A chi oggi si affacci sullo scenario professionale, appare difficile stabilire se la classica ripartizione "per tipologie" delle biblioteche sia legata a evenienze di carattere storico-amministrativo, se discenda da necessità funzionali o più squisitamente "utenziali", o se invece non sia soltanto una maniera per incasellare, in termini spesso approssimativi e sommari, il complesso universo bibliotecario e documentale. La questione, a ben guardare, non è né peregrina né meramente nominalistica, specie se si considera il caso italiano, che fra tutti è il più anomalo, essendo i tipi di biblioteche presenti nel nostro paese difficilmente etichettabili secondo canoniche divisioni categoriali.

Una conferma di questa impressione viene dall'ultimo numero della rivista "Economia della Cultura", interamente dedicato alla situazione bibliotecaria della penisola [1]; si tratta di un evento di notevole rilievo, perché per la prima volta un periodico che di norma si occupa di argomenti altri rispetto a quelli di nostro interesse, si è invece rivolto al mondo delle biblioteche, gettando nuova luce su quel "mosaico complesso" che sono le biblioteche italiane.

E che quella nostrana sia una realtà particolarmente articolata e dispersa è un'evidenza che è ben presente a chiunque operi nell'ambiente bibliotecario, o che guardi ad esso in modo disincanto e scevro da pregiudizi: una realtà così eterodossa e disomogenea da mandare in crisi quella perfetta congruenza tipologica che tanto spesso s'incontra nei manuali di biblioteconomia (e che altrettanto spesso si traduce in una domanda "di rito" nei concorsi per bibliotecari), e che per contro dà vita a una pluralità di situazioni che è assai difficile inquadrare in maniera definita.

Non è dunque un caso se le analisi che emergono dal fascicolo in questione dimostrano, fra le molte altre cose, che la canonica suddivisione tipologica (secondo cui le biblioteche si possono distinguere in nazionali, universitarie, pubbliche, scolastiche, speciali...) si attaglia con notevole difficoltà al contesto italiano, non essendovi quasi mai una corrispondenza univoca e diretta fra la categoria "a priori" e la sua reale manifestazione bibliotecaria, fra il termine e il concetto che esso esprime, fra il contenitore e il contenuto.

L'esempio più evidente riguarda la nozione di biblioteca pubblica, che nel mondo anglosassone ha assunto una denotazione assai precisa - e riconosciuta a livello internazionale - mentre in Italia essa è stata declinata in termini assai diversi, se è vero che l'aggettivo "pubblica" è stata inserito nella dizione che fin dall'origine ha caratterizzato le biblioteche appartenenti allo stato, chiamate prima "biblioteche pubbliche governative" e poi "biblioteche pubbliche statali". Tali biblioteche, assai ricche di storia e di tradizione, si sono connotate in modo naturale per un ruolo rivolto alla conservazione e alla trasmissione dell'eredità culturale [2], esprimendo dunque una mission assai distante dall'idea di public library intesa come "il centro informativo locale che rende prontamente disponibile per i suoi utenti ogni genere di conoscenza e informazione" [3].

• [Problema breve a]:
Secondo l'estratto sulle tipologie delle biblioteche, con quale nome furono chiamate in un primo tempo le biblioteche appartenenti allo stato?

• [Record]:
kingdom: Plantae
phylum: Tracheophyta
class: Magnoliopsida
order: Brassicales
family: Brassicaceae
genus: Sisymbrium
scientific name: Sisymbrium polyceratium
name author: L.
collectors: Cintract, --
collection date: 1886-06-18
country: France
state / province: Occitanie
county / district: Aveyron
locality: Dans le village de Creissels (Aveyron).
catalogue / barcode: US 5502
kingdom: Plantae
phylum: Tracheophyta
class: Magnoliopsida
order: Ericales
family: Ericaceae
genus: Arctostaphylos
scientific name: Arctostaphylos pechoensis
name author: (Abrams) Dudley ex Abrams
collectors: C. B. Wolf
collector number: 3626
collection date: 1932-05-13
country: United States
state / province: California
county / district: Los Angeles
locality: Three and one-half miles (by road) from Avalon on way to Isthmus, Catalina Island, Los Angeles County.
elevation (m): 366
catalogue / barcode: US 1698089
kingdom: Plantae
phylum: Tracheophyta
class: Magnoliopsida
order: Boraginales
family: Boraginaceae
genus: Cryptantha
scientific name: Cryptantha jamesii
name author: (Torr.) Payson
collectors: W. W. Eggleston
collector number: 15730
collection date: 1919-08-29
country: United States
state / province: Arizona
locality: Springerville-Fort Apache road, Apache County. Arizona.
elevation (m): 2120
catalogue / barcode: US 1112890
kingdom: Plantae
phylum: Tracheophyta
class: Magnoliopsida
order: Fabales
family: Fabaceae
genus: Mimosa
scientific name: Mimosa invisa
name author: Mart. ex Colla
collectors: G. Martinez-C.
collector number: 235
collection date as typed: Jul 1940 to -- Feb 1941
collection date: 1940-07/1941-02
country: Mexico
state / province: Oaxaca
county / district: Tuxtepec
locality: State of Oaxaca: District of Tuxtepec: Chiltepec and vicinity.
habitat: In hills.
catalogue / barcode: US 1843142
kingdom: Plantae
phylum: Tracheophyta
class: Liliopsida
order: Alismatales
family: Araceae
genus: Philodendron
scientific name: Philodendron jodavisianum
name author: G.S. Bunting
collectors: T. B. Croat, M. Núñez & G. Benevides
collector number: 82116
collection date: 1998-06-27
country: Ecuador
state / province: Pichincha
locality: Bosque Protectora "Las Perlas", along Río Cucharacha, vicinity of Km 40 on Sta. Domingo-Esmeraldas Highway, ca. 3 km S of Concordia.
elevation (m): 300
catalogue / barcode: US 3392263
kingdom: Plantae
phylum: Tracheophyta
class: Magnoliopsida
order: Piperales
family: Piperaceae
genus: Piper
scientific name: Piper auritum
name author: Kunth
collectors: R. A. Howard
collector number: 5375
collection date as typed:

• [Problema breve b]:
Rinomina "scientific name" in "nome scientifico" nelle righe dei record comprese tra quella che contiene "locality: Bosque Protectora" e quella che contiene "name author: Kunth", estremi inclusi. Lascia invariato tutto il resto e riporta soltanto queste righe.

• [Risultato corretto a]:
Biblioteche pubbliche governative.

• [Risultato corretto b]:
locality: Bosque Protectora "Las Perlas", along Río Cucharacha, vicinity of Km 40 on Sta. Domingo-Esmeraldas Highway, ca. 3 km S of Concordia.
elevation (m): 300
catalogue / barcode: US 3392263
kingdom: Plantae
phylum: Tracheophyta
class: Magnoliopsida
order: Piperales
family: Piperaceae
genus: Piper
nome scientifico: Piper auritum
name author: Kunth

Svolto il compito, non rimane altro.